### What the task asks
Copy the listing below word for word, leaving out the pictures.

### Data extracts
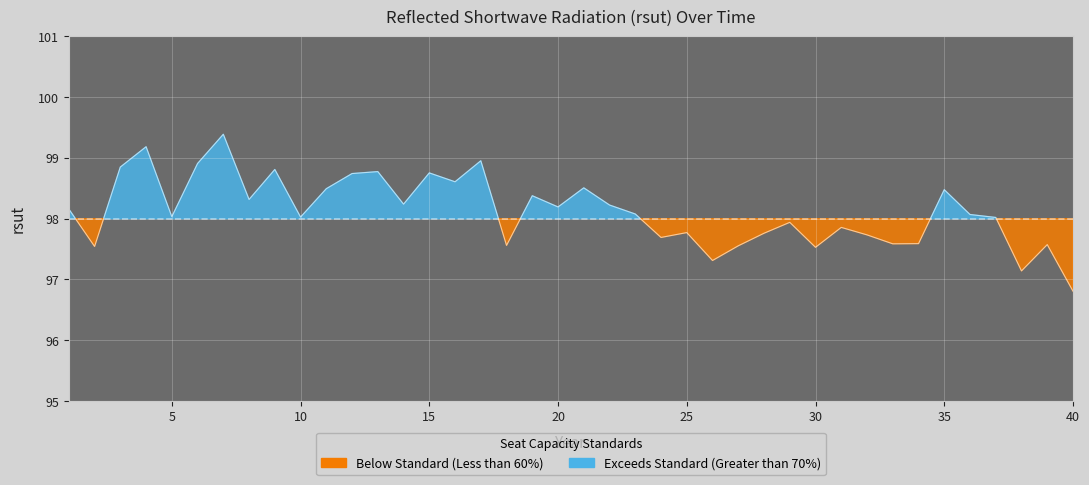

True or false: the data shows 97.6 at 27.

True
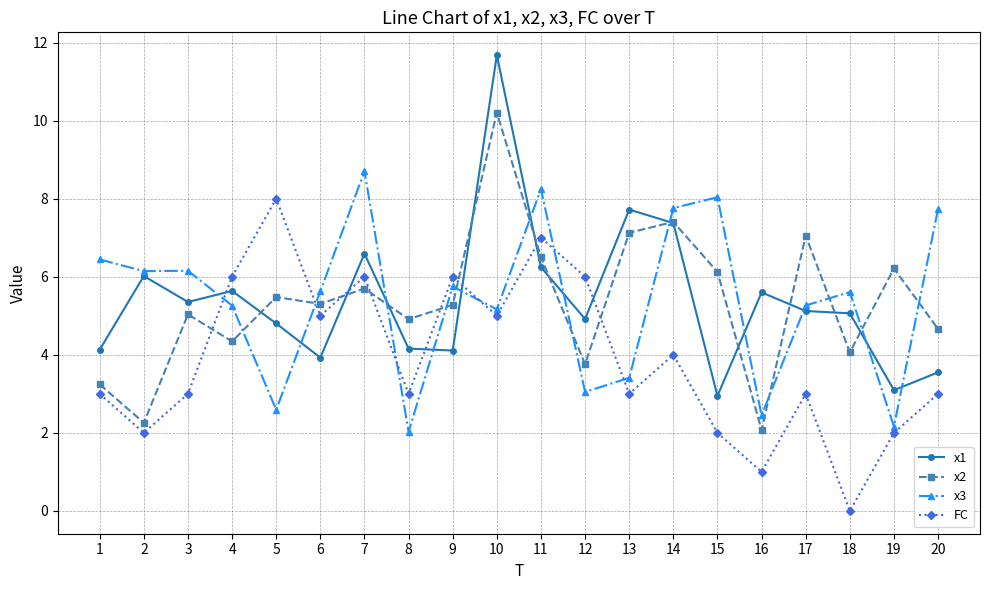

True or false: x1 has more than 2 points higher than both neighbors.

True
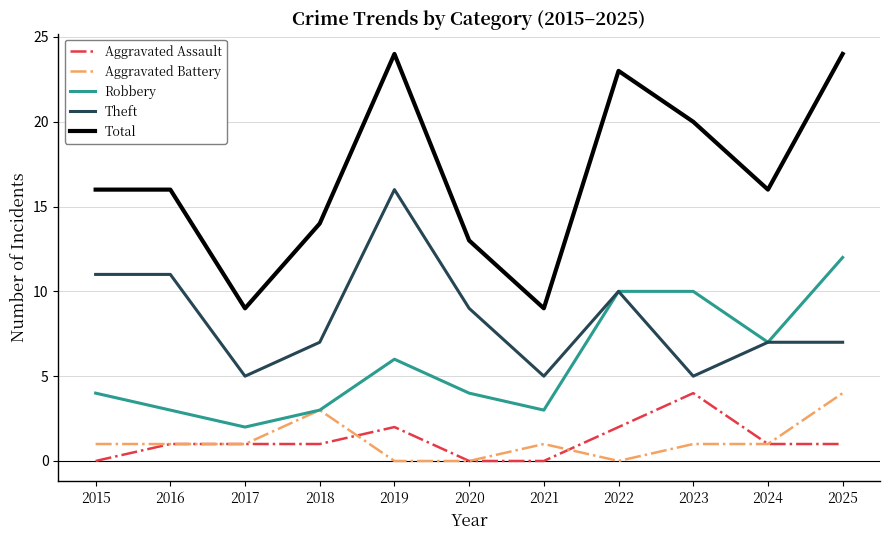

Is it true that Total equals 13 at 2021?

False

### Result below
True or false: the data shows 97.6 at 27.

True

True or false: x1 has more than 2 points higher than both neighbors.

True

Is it true that Total equals 13 at 2021?

False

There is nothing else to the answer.